■ KUTIPAN DOKUMEN
Pengungsi Afghanistan di Kabul Sulit Makan Selama Ramadan Lantaran Krisis Ekonomi

Selama bulan Ramadan, pengungsi Afghanistan mengalami sejumlah kesulitan. Salah satunya kelaparan.

oleh Teddy Tri Setio Berty diperbarui 28 Mar 2024, 20:00 WIB
Diterbitkan 28 Mar 2024, 20:00 WIB
Pengungsi Afghanistan Dipaksa Tinggalkan Pakistan
Para pengungsi Afghanistan menunggu dalam antrean untuk menyeberangi perbatasan Pakistan-Afghanistan di Torkham pada 27 Oktober 2023. (Abdul MAJEED/AFP)

Liputan6.com, Kabul - Ketika umat Islam di berbagai belahan dunia merayakan bulan suci Ramadan dengan berbagai dekorasi dan penganan khas, banyak warga muslim di Afghanistan yang justru kesulitan mencari sesuap nasi.Saat magrib tiba pada hari keenam bulan Ramadan lalu, Mozlifa dan anak-anaknya berbuka puasa dengan roti, kentang dan telur. Mereka sekeluarga tinggal di dekat ibu kota Afghanistan.

Beberapa jam sebelumnya, sebelum matahari terbenam, Mozlifa menyiapkan makanan untuk kedelapan anaknya dengan menggunakan plastik dan kertas untuk menyalakan api, karena keluarga itu tidak mampu membeli kompor gas.

■ SOAL DAN TUGAS
**1.** Kembalikan tanpa perubahan bagian berita tentang pengungsi Afghanistan yang dimulai dengan kata-kata "Liputan6.com, Kabul - Ketika" dan diakhiri dengan "ibu kota Afghanistan.".
**2.** Menurut berita tentang pengungsi Afghanistan, apa yang disantap Mozlifa dan anak-anaknya saat berbuka puasa pada hari keenam Ramadan?
**3.** Teruskan berita tentang pengungsi Afghanistan selama Ramadan, dimulai setelah kalimat terakhir yang ditampilkan.

■ DATA
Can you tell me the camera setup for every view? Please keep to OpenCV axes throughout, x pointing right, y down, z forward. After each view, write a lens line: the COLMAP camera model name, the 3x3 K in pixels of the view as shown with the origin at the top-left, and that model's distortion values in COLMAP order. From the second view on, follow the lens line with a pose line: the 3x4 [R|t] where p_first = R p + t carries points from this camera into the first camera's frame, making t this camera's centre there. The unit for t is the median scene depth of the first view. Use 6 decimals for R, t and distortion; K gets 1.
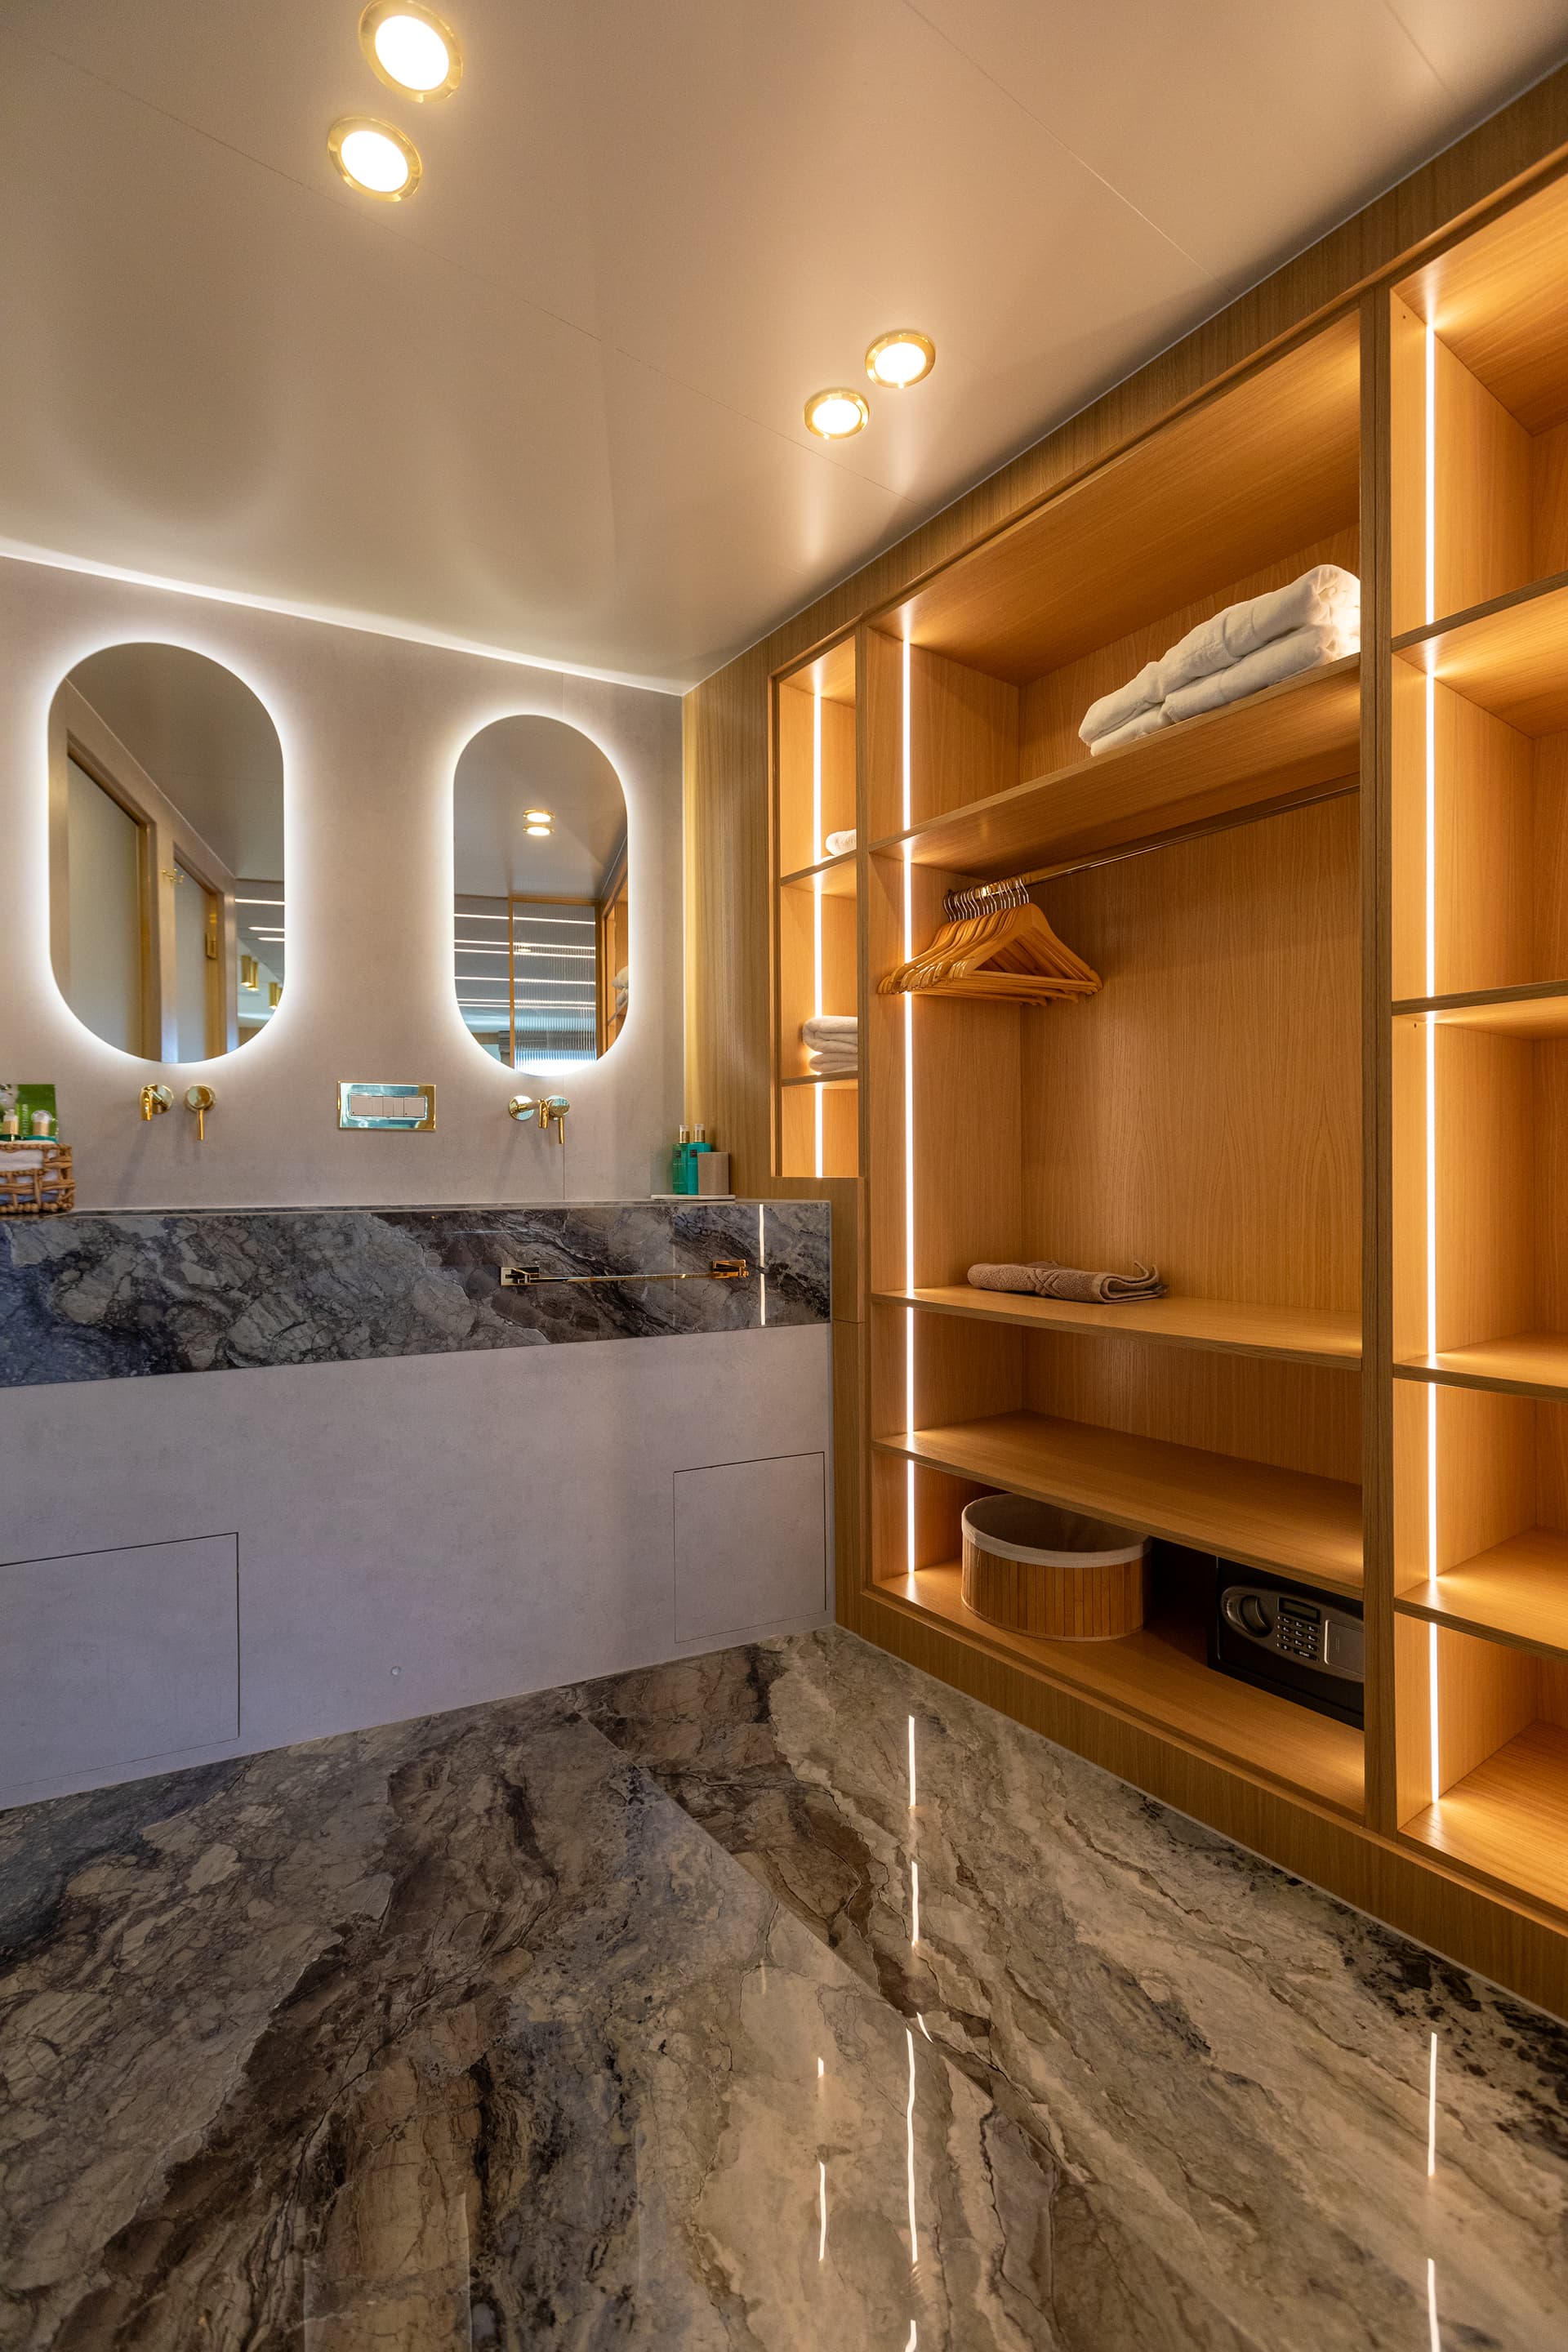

■ KUNCI JAWABAN
**1.**
Liputan6.com, Kabul - Ketika umat Islam di berbagai belahan dunia merayakan bulan suci Ramadan dengan berbagai dekorasi dan penganan khas, banyak warga muslim di Afghanistan yang justru kesulitan mencari sesuap nasi.Saat magrib tiba pada hari keenam bulan Ramadan lalu, Mozlifa dan anak-anaknya berbuka puasa dengan roti, kentang dan telur. Mereka sekeluarga tinggal di dekat ibu kota Afghanistan.

**2.** Roti, kentang, dan telur.

**3.**
Keluarganya adalah satu dari 80 keluarga yang tinggal di kamp Butkhak, di dekat Kabul, dikutip dari VOA Indonesia, Kamis (28/3/2024).

Mereka mengungsi dari rumah mereka di Provinsi Nangarhar karena menghadapi kekeringan dan masalah keamanan.

Sebagian besar keluarga yang tinggal di kamp itu berbuka puasa hanya dengan makanan sederhana, karena kesulitan mengatasi krisis ekonomi di bawah pemerintahan Taliban.

Mozlifa menuturkan, “Saya punya delapan anak yang masih kecil. Suami saya sudah meninggal. Saya minta pemerintah menolong kami. Kami tidak punya cukup makanan atau kebutuhan pokok lainnya. Kami diliputi banyak masalah; kami tidak punya apa-apa.”

Jumlah pengungsi melonjak tajam sejak Taliban mengambil alih kekuasaan di Afghanistan pada 2021.

Putra sulung Mozlifa, Mohammad Naeem, mengaku menjadi satu-satunya tulang punggung keluarga sejak ayahnya meninggal.

“Ada sembilan anggota keluarga kami. Ayah kami sudah meninggal. Saya punya enam saudara perempuan dan satu saudara laki-laki. Saya jadi pemulung kain bekas dan diupah 100 Afghani (sekitar Rp21.000) per hari. Saya juga mengumpulkan plastik. Dari upah yang saya dapat, saya belikan makanan untuk delapan orang keluarga saya yang lain. Saya anak tertua dan satu-satunya tulang punggung keluarga kami,” sebutnya.

Bantuan dari Berbagai Lembaga Bantuan

Truk Pengungsi Afghanistan saat Tinggalkan Pakistan
Sekitar 1,7 juta penduduk ilegal di ultimatum untuk segera keluar dari Pakistan atau menghadapi penangkapan dan deportasi. (Abdul MAJEED/AFP)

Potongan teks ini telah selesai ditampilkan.